Exercise goal:
Keeping every character intact, repeat the whole listing.

Provided records:
++++++++

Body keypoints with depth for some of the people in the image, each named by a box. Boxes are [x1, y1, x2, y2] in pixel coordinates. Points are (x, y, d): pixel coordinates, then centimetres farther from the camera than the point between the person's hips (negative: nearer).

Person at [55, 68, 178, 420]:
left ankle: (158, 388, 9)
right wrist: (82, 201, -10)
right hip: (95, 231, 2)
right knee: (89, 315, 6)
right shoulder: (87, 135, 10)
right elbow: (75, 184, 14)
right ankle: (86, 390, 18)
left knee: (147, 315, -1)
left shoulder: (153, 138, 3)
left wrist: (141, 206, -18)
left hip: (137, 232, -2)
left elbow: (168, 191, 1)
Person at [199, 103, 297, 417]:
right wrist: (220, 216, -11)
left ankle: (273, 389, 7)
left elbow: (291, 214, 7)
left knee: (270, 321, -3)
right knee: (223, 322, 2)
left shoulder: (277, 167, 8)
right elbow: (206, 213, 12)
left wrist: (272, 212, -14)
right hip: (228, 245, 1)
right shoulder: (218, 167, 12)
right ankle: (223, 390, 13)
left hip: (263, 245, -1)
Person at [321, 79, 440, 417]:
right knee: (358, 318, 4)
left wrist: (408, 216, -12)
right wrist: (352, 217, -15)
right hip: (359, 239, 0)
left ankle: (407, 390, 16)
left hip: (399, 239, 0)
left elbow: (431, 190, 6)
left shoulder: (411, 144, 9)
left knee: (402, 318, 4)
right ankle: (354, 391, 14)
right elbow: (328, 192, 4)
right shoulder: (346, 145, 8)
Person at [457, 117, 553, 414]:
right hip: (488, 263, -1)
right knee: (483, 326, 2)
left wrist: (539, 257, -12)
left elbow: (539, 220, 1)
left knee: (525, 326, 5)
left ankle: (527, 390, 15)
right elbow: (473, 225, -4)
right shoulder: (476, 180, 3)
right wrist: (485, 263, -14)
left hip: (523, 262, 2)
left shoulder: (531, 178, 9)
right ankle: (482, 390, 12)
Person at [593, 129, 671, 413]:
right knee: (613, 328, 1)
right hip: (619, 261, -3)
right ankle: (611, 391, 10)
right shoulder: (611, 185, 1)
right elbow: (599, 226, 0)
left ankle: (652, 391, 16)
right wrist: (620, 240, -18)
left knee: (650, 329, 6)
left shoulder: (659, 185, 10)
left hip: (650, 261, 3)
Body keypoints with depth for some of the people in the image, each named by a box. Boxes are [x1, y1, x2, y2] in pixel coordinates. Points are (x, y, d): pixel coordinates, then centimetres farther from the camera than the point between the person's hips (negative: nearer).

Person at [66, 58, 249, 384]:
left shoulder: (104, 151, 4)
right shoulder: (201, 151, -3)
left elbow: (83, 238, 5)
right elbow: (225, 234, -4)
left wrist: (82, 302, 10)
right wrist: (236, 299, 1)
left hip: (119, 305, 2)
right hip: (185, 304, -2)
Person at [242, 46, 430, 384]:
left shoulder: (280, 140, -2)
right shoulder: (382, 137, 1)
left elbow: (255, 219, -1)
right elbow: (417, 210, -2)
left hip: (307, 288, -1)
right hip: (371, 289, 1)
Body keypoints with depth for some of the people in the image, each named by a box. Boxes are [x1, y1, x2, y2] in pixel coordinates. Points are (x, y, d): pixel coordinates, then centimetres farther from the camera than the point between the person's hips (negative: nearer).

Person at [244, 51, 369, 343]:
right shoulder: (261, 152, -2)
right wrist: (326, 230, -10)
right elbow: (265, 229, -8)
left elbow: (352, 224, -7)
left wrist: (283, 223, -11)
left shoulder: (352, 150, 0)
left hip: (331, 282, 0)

++++++++

Written answer:
Body keypoints with depth for some of the people in the image, each named by a box. Boxes are [x1, y1, x2, y2] in pixel coordinates. Points are (x, y, d): pixel coordinates, then centimetres farther from the camera than the point between the person's hips (negative: nearer).

Person at [55, 68, 178, 420]:
left ankle: (158, 388, 9)
right wrist: (82, 201, -10)
right hip: (95, 231, 2)
right knee: (89, 315, 6)
right shoulder: (87, 135, 10)
right elbow: (75, 184, 14)
right ankle: (86, 390, 18)
left knee: (147, 315, -1)
left shoulder: (153, 138, 3)
left wrist: (141, 206, -18)
left hip: (137, 232, -2)
left elbow: (168, 191, 1)
Person at [199, 103, 297, 417]:
right wrist: (220, 216, -11)
left ankle: (273, 389, 7)
left elbow: (291, 214, 7)
left knee: (270, 321, -3)
right knee: (223, 322, 2)
left shoulder: (277, 167, 8)
right elbow: (206, 213, 12)
left wrist: (272, 212, -14)
right hip: (228, 245, 1)
right shoulder: (218, 167, 12)
right ankle: (223, 390, 13)
left hip: (263, 245, -1)
Person at [321, 79, 440, 417]:
right knee: (358, 318, 4)
left wrist: (408, 216, -12)
right wrist: (352, 217, -15)
right hip: (359, 239, 0)
left ankle: (407, 390, 16)
left hip: (399, 239, 0)
left elbow: (431, 190, 6)
left shoulder: (411, 144, 9)
left knee: (402, 318, 4)
right ankle: (354, 391, 14)
right elbow: (328, 192, 4)
right shoulder: (346, 145, 8)
Person at [457, 117, 553, 414]:
right hip: (488, 263, -1)
right knee: (483, 326, 2)
left wrist: (539, 257, -12)
left elbow: (539, 220, 1)
left knee: (525, 326, 5)
left ankle: (527, 390, 15)
right elbow: (473, 225, -4)
right shoulder: (476, 180, 3)
right wrist: (485, 263, -14)
left hip: (523, 262, 2)
left shoulder: (531, 178, 9)
right ankle: (482, 390, 12)
Person at [593, 129, 671, 413]:
right knee: (613, 328, 1)
right hip: (619, 261, -3)
right ankle: (611, 391, 10)
right shoulder: (611, 185, 1)
right elbow: (599, 226, 0)
left ankle: (652, 391, 16)
right wrist: (620, 240, -18)
left knee: (650, 329, 6)
left shoulder: (659, 185, 10)
left hip: (650, 261, 3)
Body keypoints with depth for some of the people in the image, each named by a box. Boxes are [x1, y1, x2, y2] in pixel coordinates. Points are (x, y, d): pixel coordinates, then centimetres farther from the camera than the point between the person's hips (negative: nearer).

Person at [66, 58, 249, 384]:
left shoulder: (104, 151, 4)
right shoulder: (201, 151, -3)
left elbow: (83, 238, 5)
right elbow: (225, 234, -4)
left wrist: (82, 302, 10)
right wrist: (236, 299, 1)
left hip: (119, 305, 2)
right hip: (185, 304, -2)
Person at [242, 46, 430, 384]:
left shoulder: (280, 140, -2)
right shoulder: (382, 137, 1)
left elbow: (255, 219, -1)
right elbow: (417, 210, -2)
left hip: (307, 288, -1)
right hip: (371, 289, 1)
Body keypoints with depth for some of the people in the image, each named by a box. Boxes are [x1, y1, x2, y2] in pixel coordinates. Points are (x, y, d): pixel coordinates, then centimetres farther from the camera than the point between the person's hips (negative: nearer).

Person at [244, 51, 369, 343]:
right shoulder: (261, 152, -2)
right wrist: (326, 230, -10)
right elbow: (265, 229, -8)
left elbow: (352, 224, -7)
left wrist: (283, 223, -11)
left shoulder: (352, 150, 0)
left hip: (331, 282, 0)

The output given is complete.